Beef cheek is an inexpensive cut that is perfect for braising and slow-cooking. A cow’s cheek and jaw muscles are heavily used which makes them rather tough with a lot of sinew if they are not cooked low and slow. It can be hard to find beef cheeks if you don’t live near a speciality butcher, but thankfully, many other cuts can easily be substituted for beef cheeks. In fact, any braising and stewing cut of beef will make a great substitute for beef cheek . The good news is that these cuts are also usually inexpensive, and mostly easy to find in regular supermarkets and butcher shops.
Best replacements for beef cheek
Oxtail is a beef cut that is well-known to make gelatinous, melt-in-your-mouth stews and soups. This previously ignored cut has become more popular in the mainstream Western culinary world lately, so it should be easy to find in most stores. Unfortunately, this oxtail renaissance has also caused the price of oxtail to increase, so it is no longer as cheap of a cut as it once was. That being said, you will never go wrong stewing and braising oxtail, it’s always a winner!
2. Short Ribs
Beef short ribs with the rib bones included is a great choice to replace beef cheeks, as they have meat and connective tissue just like beef cheeks. In fact, many ragù sauces use both beef cheeks and short ribs. Make sure you get English cut short ribs, which are thicker, and better suited for long, low-heat cooking. Korean style short ribs are thinner and the meat will get tough if slow cooked.
3. Beef Shank
Beef shank is from the leg of a cow, just above the knee. It’s sometimes sold as fore shank or hind shank. They usually look like steaks with round bones in the middle. Beef shanks are very tender if cooked slow and with moisture. They make a great beef cheeks substitute, and the meat becomes extremely tender when stewed. They have a similar flavor, and are usually just as cheap as beef cheeks.
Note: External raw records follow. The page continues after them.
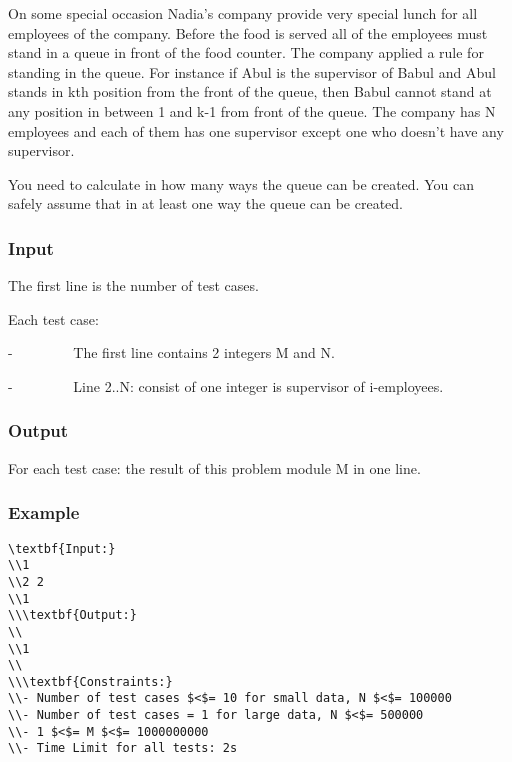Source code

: 



   On some special occasion Nadia’s company provide very special lunch for all employees of the company. Before the food is served all of the employees must stand in a queue in front of the food counter. The company applied a rule for standing in the queue. For instance if Abul is the supervisor of Babul and Abul stands in kth position from the front of the queue, then Babul cannot stand at any position in between 1 and k-1 from front of the queue. The company has N employees and each of them has one supervisor except one who doesn’t have any supervisor.  

   You need to calculate in how many ways the queue can be created. You can safely assume that in at least one way the queue can be created.  

\subsubsection{   Input  }

   The first line is the number of test cases.  

   Each test case:  

   -         The first line contains 2 integers M and N.  

   -         Line 2..N: consist of one integer is supervisor of i-employees.  

\subsubsection{   Output  }

   For each test case: the result of this problem module M in one line.  

\subsubsection{   Example  }
\begin{verbatim}
\textbf{Input:}
\\1
\\2 2
\\1
\\\textbf{Output:}
\\
\\1
\\
\\\textbf{Constraints:}
\\- Number of test cases $<$= 10 for small data, N $<$= 100000
\\- Number of test cases = 1 for large data, N $<$= 500000
\\- 1 $<$= M $<$= 1000000000
\\- Time Limit for all tests: 2s\end{verbatim}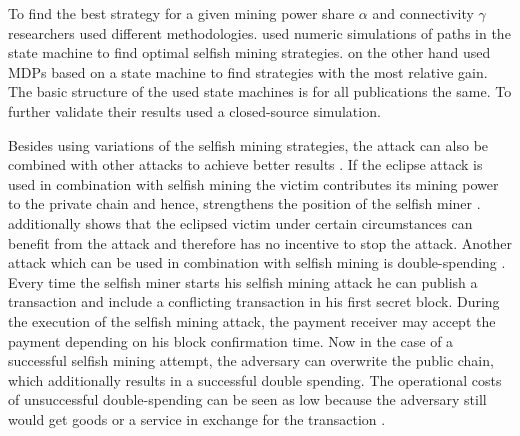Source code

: \documentclass{scrartcl}
\begin{document}
To find the best strategy for a given mining power share $\alpha$ and connectivity $\gamma$ researchers used different methodologies.
\cite{gervais2015tampering, nayak2016stubborn} used numeric simulations of paths in the state machine to find optimal selfish mining strategies.
\cite{sapirshtein2016optimal, gervais2016security} on the other hand used MDPs based on a state machine to find strategies with the most relative gain.
The basic structure of the used state machines is for all publications the same.
To further validate their results \cite{eyal2014majority, sapirshtein2016optimal} used a closed-source simulation.

Besides using variations of the selfish mining strategies, the attack can also be combined with other attacks to achieve better results \cite{gervais2016security, sapirshtein2016optimal, nayak2016stubborn, gervais2015tampering}.
If the eclipse attack is used in combination with selfish mining the victim contributes its mining power to the private chain and hence, strengthens the position of the selfish miner \cite{nayak2016stubborn, gervais2016security}.
\cite{nayak2016stubborn} additionally shows that the eclipsed victim under certain circumstances can benefit from the attack and therefore has no incentive to stop the attack.
Another attack which can be used in combination with selfish mining is double-spending \cite{sapirshtein2016optimal, gervais2016security}.
Every time the selfish miner starts his selfish mining attack he can publish a transaction and include a conflicting transaction in his first secret block.
During the execution of the selfish mining attack, the payment receiver may accept the payment depending on his block confirmation time.
Now in the case of a successful selfish mining attempt, the adversary can overwrite the public chain, which additionally results in a successful double spending.
The operational costs of unsuccessful double-spending can be seen as low because the adversary still would get goods or a service in exchange for the transaction \cite{sapirshtein2016optimal, gervais2016security}.
\end{document}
Brisket makes a great beef cheek substitute because it is easy to find in a variety of stores. It is usually affordable, though more expensive than cheek and other cuts on this list as it has grown in popularity recently. I will say that although it is a good substitute, brisket isn’t quite as tender as other cuts on this list. It would be a great choice if you want a meat that you can still slice after cooking, as opposed to meat that will fall apart into shreds.
Chuck is a great option for a beef cheek substitute because of how available and cheap it is. You can find chuck in every grocery store. When cooked low and slow, it becomes melt-in-your mouth tender. Chuck is underrated in its versatility, because you can use it in almost any braising recipe. Though it may be a little less fatty than other cuts on this list, which is something to keep in mind if fat is an important component to your recipe.
6. Lamb shank
Lamb shank is a great choice for the non beef eater out there. Lamb shank is the lamb analogue of beef shank, a cut from the leg just above the knee. The cut is quite tough and usually cooked low and slow just like beef cheek. Unfortunately, lamb is substantially more expensive than beef.
Bonus for the more adventurous: Tongue
Beef tongue is a good substitute for beef cheeks, as it is just as tender and very cheap! This isn’t a good choice for someone who may not be used to nose-to-tail eating, though.
Frequently asked questions
What are beef cheeks?
Beef cheeks are exactly what they sound like- meat from the facial cheeks of the cow! The butcher will cut off the many sinews the animal naturally has in the cheek area during processing. Cows eat all day so the cheek muscles are well developed, a sign of a tougher cut of meat.
Are beef cheeks expensive?
Beef cheeks cost substantially less per pound than more popular cuts like chuck, shank, loin etc. You can expect to be one half to a third as much compared to these other cuts although it depends on your region.
Are beef cheeks fatty?
Beef cheeks are definitely not a fatty cut. Long days of grazing cause the cheek muscles to become lean and dense.
What do beef cheeks taste like?
Beef cheeks are known for their unique and desirable texture. Beef cheeks contain a lot of collagen (connective tissue) which melts in your mouth and creates a gelatinous texture comparable to oxtail.
Regardless of whether you are avoiding beef cheeks because you eschew beef all together or because you simply cannot find them at your local grocer, you’ve got options. Nothing will perfectly replicate the unique flavor and texture of beef cheeks but the cuts outlined here provide excellent substitutes to add to any dish calling for beef cheek. Oxtail offers the closest match but is equally exotic and tough to find. Lamb shank is a great non beef option that will blend well in any recipe. The other cuts listed are western staples easily found in any grocery store and certain to be inoffensive to even the pickiest eaters.